• _TASK STATEMENT_:
Your response should be the complete listing, copied exactly.

• _GIVEN RECORDS_:

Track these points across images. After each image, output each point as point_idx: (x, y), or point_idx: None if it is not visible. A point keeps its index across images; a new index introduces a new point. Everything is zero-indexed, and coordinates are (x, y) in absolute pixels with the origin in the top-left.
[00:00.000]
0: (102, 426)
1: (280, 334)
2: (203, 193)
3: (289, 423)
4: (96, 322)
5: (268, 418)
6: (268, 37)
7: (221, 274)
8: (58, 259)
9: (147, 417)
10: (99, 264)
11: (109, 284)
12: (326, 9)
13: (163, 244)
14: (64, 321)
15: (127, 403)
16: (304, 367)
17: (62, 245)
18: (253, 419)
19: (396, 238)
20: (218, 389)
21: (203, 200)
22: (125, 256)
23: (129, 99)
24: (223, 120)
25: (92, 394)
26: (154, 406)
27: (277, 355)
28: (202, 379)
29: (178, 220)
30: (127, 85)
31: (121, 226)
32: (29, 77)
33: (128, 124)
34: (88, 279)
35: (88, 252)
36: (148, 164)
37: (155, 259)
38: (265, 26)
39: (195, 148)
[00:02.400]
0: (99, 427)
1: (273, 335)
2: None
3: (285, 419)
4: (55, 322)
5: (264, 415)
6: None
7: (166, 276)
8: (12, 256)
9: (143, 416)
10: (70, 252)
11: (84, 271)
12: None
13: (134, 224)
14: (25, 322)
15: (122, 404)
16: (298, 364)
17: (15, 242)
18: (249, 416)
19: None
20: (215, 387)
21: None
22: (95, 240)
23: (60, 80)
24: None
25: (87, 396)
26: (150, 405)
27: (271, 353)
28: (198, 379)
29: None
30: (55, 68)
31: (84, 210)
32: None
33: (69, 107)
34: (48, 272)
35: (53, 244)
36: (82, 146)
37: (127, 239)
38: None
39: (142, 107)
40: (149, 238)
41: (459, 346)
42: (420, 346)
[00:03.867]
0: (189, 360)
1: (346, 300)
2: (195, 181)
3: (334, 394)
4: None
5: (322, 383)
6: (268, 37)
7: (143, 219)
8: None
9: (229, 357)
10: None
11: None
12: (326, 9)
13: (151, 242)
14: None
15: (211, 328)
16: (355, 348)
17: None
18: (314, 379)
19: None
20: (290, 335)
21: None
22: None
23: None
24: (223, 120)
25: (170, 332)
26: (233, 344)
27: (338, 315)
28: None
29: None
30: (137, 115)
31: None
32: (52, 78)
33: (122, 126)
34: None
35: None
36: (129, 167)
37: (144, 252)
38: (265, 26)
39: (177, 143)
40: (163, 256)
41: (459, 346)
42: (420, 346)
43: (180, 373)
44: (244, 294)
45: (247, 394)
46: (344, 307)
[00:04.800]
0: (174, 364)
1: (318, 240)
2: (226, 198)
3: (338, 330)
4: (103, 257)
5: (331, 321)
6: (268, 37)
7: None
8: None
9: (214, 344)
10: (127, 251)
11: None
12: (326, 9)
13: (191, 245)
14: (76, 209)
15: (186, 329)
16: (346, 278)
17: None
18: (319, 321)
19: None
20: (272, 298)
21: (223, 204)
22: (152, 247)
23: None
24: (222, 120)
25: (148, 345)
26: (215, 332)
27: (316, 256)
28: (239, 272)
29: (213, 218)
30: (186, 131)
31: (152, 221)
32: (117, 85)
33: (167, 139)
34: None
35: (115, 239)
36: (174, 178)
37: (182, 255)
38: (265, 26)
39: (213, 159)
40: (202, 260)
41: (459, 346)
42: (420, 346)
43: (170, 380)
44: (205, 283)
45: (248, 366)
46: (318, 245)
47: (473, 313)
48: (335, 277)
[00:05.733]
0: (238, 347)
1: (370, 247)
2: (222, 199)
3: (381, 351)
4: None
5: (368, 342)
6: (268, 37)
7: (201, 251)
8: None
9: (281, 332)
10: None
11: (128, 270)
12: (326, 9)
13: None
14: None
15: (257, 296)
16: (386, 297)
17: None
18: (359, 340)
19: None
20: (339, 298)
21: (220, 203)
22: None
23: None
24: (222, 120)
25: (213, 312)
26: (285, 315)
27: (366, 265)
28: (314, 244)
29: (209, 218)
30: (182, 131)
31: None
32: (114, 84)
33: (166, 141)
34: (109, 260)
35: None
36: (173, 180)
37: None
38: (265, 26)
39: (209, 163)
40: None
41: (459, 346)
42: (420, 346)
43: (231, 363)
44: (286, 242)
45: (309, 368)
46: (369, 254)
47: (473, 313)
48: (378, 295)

• _SOLVED PROBLEM_:
Track these points across images. After each image, output each point as point_idx: (x, y), or point_idx: None if it is not visible. A point keeps its index across images; a new index introduces a new point. Everything is zero-indexed, and coordinates are (x, y) in absolute pixels with the origin in the top-left.
[00:00.000]
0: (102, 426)
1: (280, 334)
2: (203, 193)
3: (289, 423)
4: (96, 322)
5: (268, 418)
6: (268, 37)
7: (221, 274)
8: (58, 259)
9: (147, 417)
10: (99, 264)
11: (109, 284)
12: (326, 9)
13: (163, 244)
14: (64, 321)
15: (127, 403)
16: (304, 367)
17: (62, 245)
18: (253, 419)
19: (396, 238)
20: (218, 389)
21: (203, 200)
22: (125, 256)
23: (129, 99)
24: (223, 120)
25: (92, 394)
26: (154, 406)
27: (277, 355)
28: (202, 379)
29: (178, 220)
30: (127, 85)
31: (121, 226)
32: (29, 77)
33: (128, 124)
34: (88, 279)
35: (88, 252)
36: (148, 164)
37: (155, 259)
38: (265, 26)
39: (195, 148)
[00:02.400]
0: (99, 427)
1: (273, 335)
2: None
3: (285, 419)
4: (55, 322)
5: (264, 415)
6: None
7: (166, 276)
8: (12, 256)
9: (143, 416)
10: (70, 252)
11: (84, 271)
12: None
13: (134, 224)
14: (25, 322)
15: (122, 404)
16: (298, 364)
17: (15, 242)
18: (249, 416)
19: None
20: (215, 387)
21: None
22: (95, 240)
23: (60, 80)
24: None
25: (87, 396)
26: (150, 405)
27: (271, 353)
28: (198, 379)
29: None
30: (55, 68)
31: (84, 210)
32: None
33: (69, 107)
34: (48, 272)
35: (53, 244)
36: (82, 146)
37: (127, 239)
38: None
39: (142, 107)
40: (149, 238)
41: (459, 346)
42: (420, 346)
[00:03.867]
0: (189, 360)
1: (346, 300)
2: (195, 181)
3: (334, 394)
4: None
5: (322, 383)
6: (268, 37)
7: (143, 219)
8: None
9: (229, 357)
10: None
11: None
12: (326, 9)
13: (151, 242)
14: None
15: (211, 328)
16: (355, 348)
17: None
18: (314, 379)
19: None
20: (290, 335)
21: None
22: None
23: None
24: (223, 120)
25: (170, 332)
26: (233, 344)
27: (338, 315)
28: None
29: None
30: (137, 115)
31: None
32: (52, 78)
33: (122, 126)
34: None
35: None
36: (129, 167)
37: (144, 252)
38: (265, 26)
39: (177, 143)
40: (163, 256)
41: (459, 346)
42: (420, 346)
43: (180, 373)
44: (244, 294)
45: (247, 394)
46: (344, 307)
[00:04.800]
0: (174, 364)
1: (318, 240)
2: (226, 198)
3: (338, 330)
4: (103, 257)
5: (331, 321)
6: (268, 37)
7: None
8: None
9: (214, 344)
10: (127, 251)
11: None
12: (326, 9)
13: (191, 245)
14: (76, 209)
15: (186, 329)
16: (346, 278)
17: None
18: (319, 321)
19: None
20: (272, 298)
21: (223, 204)
22: (152, 247)
23: None
24: (222, 120)
25: (148, 345)
26: (215, 332)
27: (316, 256)
28: (239, 272)
29: (213, 218)
30: (186, 131)
31: (152, 221)
32: (117, 85)
33: (167, 139)
34: None
35: (115, 239)
36: (174, 178)
37: (182, 255)
38: (265, 26)
39: (213, 159)
40: (202, 260)
41: (459, 346)
42: (420, 346)
43: (170, 380)
44: (205, 283)
45: (248, 366)
46: (318, 245)
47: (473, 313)
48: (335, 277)
[00:05.733]
0: (238, 347)
1: (370, 247)
2: (222, 199)
3: (381, 351)
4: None
5: (368, 342)
6: (268, 37)
7: (201, 251)
8: None
9: (281, 332)
10: None
11: (128, 270)
12: (326, 9)
13: None
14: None
15: (257, 296)
16: (386, 297)
17: None
18: (359, 340)
19: None
20: (339, 298)
21: (220, 203)
22: None
23: None
24: (222, 120)
25: (213, 312)
26: (285, 315)
27: (366, 265)
28: (314, 244)
29: (209, 218)
30: (182, 131)
31: None
32: (114, 84)
33: (166, 141)
34: (109, 260)
35: None
36: (173, 180)
37: None
38: (265, 26)
39: (209, 163)
40: None
41: (459, 346)
42: (420, 346)
43: (231, 363)
44: (286, 242)
45: (309, 368)
46: (369, 254)
47: (473, 313)
48: (378, 295)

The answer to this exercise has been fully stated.